Une histoire d’amour
Michalik a toujours le don d’embarquer le spectateur, même dans les situations les plus folles. Il part de situations très réalistes, qu’il fait vriller et transforme par son imagination débordante et aux comédiens d’une exceptionnelle fraîcheur. Jean-Louis Garçon interprète Issa, héros fragile et d’une grâce lumineuse. Christophe Bayemi est Lucas, le policier aux origines mystérieuses parti sur les traces de son enfance. L’humoriste Kevin Razy incarne Arun, le pragmatique chef de bande, et Fayçal Safi est Ali, l’intellectuel syrien. Patrick Blandin enchaîne de fabuleuses compositions entre un père raciste et un banquier magnanime. Quant aux filles, Manda Touré et Ysmahane Yaqini campent tour à tour une dizaine de personnages à la sincérité éblouissante et à l’énergie solaire.
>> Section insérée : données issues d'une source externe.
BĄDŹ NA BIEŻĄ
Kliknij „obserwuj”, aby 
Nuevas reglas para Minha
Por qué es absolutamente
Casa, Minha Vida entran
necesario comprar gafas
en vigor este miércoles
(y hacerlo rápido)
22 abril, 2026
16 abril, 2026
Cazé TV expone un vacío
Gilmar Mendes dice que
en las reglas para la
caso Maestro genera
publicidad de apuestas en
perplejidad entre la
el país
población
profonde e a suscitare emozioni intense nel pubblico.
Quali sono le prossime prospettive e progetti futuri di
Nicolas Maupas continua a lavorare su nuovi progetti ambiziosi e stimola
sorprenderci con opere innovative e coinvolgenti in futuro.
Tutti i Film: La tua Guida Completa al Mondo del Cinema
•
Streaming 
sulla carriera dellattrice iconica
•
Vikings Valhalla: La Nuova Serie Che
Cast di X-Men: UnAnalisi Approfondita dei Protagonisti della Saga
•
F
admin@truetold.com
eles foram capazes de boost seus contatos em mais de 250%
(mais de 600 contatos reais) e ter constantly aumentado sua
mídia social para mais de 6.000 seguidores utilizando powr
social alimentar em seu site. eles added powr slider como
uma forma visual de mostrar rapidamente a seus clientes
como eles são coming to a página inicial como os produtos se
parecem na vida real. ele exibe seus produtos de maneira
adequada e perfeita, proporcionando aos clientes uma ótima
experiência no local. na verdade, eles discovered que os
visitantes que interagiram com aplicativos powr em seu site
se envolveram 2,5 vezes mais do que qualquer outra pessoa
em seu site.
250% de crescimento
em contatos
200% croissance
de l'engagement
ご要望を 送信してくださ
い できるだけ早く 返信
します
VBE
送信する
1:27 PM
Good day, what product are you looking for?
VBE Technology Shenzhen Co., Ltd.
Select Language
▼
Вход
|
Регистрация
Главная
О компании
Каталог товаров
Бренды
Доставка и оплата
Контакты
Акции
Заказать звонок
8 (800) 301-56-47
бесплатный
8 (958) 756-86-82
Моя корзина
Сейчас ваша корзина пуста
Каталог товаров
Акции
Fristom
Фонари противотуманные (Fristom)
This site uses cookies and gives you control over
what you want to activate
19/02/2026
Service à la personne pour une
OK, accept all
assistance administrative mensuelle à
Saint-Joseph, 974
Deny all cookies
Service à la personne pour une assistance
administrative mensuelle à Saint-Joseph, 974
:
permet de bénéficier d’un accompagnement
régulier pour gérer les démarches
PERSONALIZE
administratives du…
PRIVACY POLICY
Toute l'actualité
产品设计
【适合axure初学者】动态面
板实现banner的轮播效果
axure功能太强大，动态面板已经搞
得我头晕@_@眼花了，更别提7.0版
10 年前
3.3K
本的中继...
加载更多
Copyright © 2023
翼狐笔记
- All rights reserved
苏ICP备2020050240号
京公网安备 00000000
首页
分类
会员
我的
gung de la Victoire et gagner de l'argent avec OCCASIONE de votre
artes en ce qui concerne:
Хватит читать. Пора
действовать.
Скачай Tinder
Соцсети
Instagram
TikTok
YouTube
Ce sont eux, ces comédiens nerveux et drôles, émouvants et tragiques, qui font vibrer ce texte aux accents humanistes, ces dialogues réalistes et optimistes à la fois, qui nous disent la chance de la rencontre, la curiosité d’une altérité, l’enrichissement des cultures que l’artiste Sly Johnson magnifie en musique. Bien sûr, on pourra reprocher à l’auteur un excès d’optimisme et de romanesque, mais la manière vivante, heureuse, drôle et généreuse dont il traite l’un des sujets qui crée en ce moment le plus de polémiques, la question de l’immigration, est à saluer haut la main.